Aku masih memandang langit sampai aku merasakan tangannya yang dingin menyentuh tangan kiriku. Aku terkejut dan segera menoleh padanya, dan ia sudah menatapku.
"Sudah berapa lama kau mencintaiku?" tanyanya tiba-tiba.
"Apa?" tanyaku terkejut dengan pertanyaannya itu.
"Aku tau kau masih mencintaiku." Katanya lagi. Ia menggenggam tanganku.
Aku terdiam dan menoleh ke arah lain. Aku tidak bisa menatap matanya yang selalu menghipnotisku.
Ia juga terdiam, tapi tanganku masih dalam genggamannya.
Aku menarik napas, mengumpulkan keberanian untuk mengatakannya dengan jujur.
Ya, aku memang masih mencintainya. Sampai kapanpun aku akan tetap mencintainya. Aku bahkan pernah berkorban demi dirinya. Aku rela tersakiti asal dia bahagia. Si Brengsek itu –yang adalah sahabatku berjanji juga akan mencintainya, tapi lihatlah, sekarang ia tersakiti dan aku tidak bisa menerimanya.
Aku menatap langsung ke matanya.
"Aku masih mencintaimu.
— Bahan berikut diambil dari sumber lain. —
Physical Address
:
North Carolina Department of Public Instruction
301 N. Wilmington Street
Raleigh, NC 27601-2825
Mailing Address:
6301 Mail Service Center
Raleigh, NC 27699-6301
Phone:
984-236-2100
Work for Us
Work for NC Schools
Sampai kapanpun." ucapku.
Ia masih terdiam. Dan mulai meringsuk mendekatiku.
"Aku tahu memilihnya adalah salah." katanya. Ia juga menatap mataku dan menyentuh pipiku. "Maafkan aku."
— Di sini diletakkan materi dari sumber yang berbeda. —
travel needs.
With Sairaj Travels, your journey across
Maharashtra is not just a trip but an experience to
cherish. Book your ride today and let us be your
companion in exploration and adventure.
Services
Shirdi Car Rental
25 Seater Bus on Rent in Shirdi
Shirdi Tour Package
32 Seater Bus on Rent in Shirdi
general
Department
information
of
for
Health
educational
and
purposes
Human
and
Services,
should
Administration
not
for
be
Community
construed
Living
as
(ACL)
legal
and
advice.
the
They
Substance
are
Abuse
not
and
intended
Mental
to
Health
Aku hanya terdiam, dan ia memjamkan mata dan mendekatkan wajahnya ke wajahku. Pelan-pelan hingga kami hanya berjarak beberapa centi saja. Satu detik kemudian, bibirnya telah menyentuh bibirku. Aku memejamkan mata dan mulai menikmatinya. Walaupun ini bukan yang pertama darinya.
Semilir angin yang bertiup cukup menggelitik. Agak lama ia lalu melepaskan ciumannya. Aku membuka kelopak kedua mataku dan mendapati ia menitikkan air mata lagi. Matanya masih menatapku.
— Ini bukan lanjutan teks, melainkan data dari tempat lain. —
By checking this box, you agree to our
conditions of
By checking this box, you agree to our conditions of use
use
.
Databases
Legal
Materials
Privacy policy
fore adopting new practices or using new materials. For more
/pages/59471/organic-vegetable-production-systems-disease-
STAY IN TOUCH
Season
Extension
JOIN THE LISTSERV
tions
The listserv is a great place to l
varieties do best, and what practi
"Kenapa kau menangis lagi?" tanyaku lembut.
"Aku bodoh. Selama ini kau selalu ada di dekatku. Menjagaku. Membuatku bahagia walaupun kau sendiri tersakiti. Aku bodoh. Aku terlalu dibutakan cinta palsu hingga tidak bisa melihat cinta yang sesungguhnya. Aku...inginkan dirimu." ungkapnya.
Ia kemudian memelukku erat hingga tak ingin melepaskanku. Aku tersenyum. Mungkinkah saat ini cintaku akan terbalas? Aku membalas pelukannya.
Dalam pelukannya ia berbisik, "Sekarang aku telah jatuh cinta pada orang yang tepat."
Ia melepaskan pelukannya dan menatapku. lalu ia langsung menautkan bibirnya pada bibirku. Aku membalasnya. Malam ini kami diselimuti cinta. cinta yang sesungguhnya.
Author note:
Saya lupa password akun lama, jadi saya buat akun baru lagi dan publish fict di akun ini.
About this story, sebenernya ini cerpen lama yang dibikin udah dari tahun lalu. Entah kenapa jadi kepikiran dibikin fanfict NaruSaku aja, ya udah edit dikit dan semoga reader-tachi menyukainya.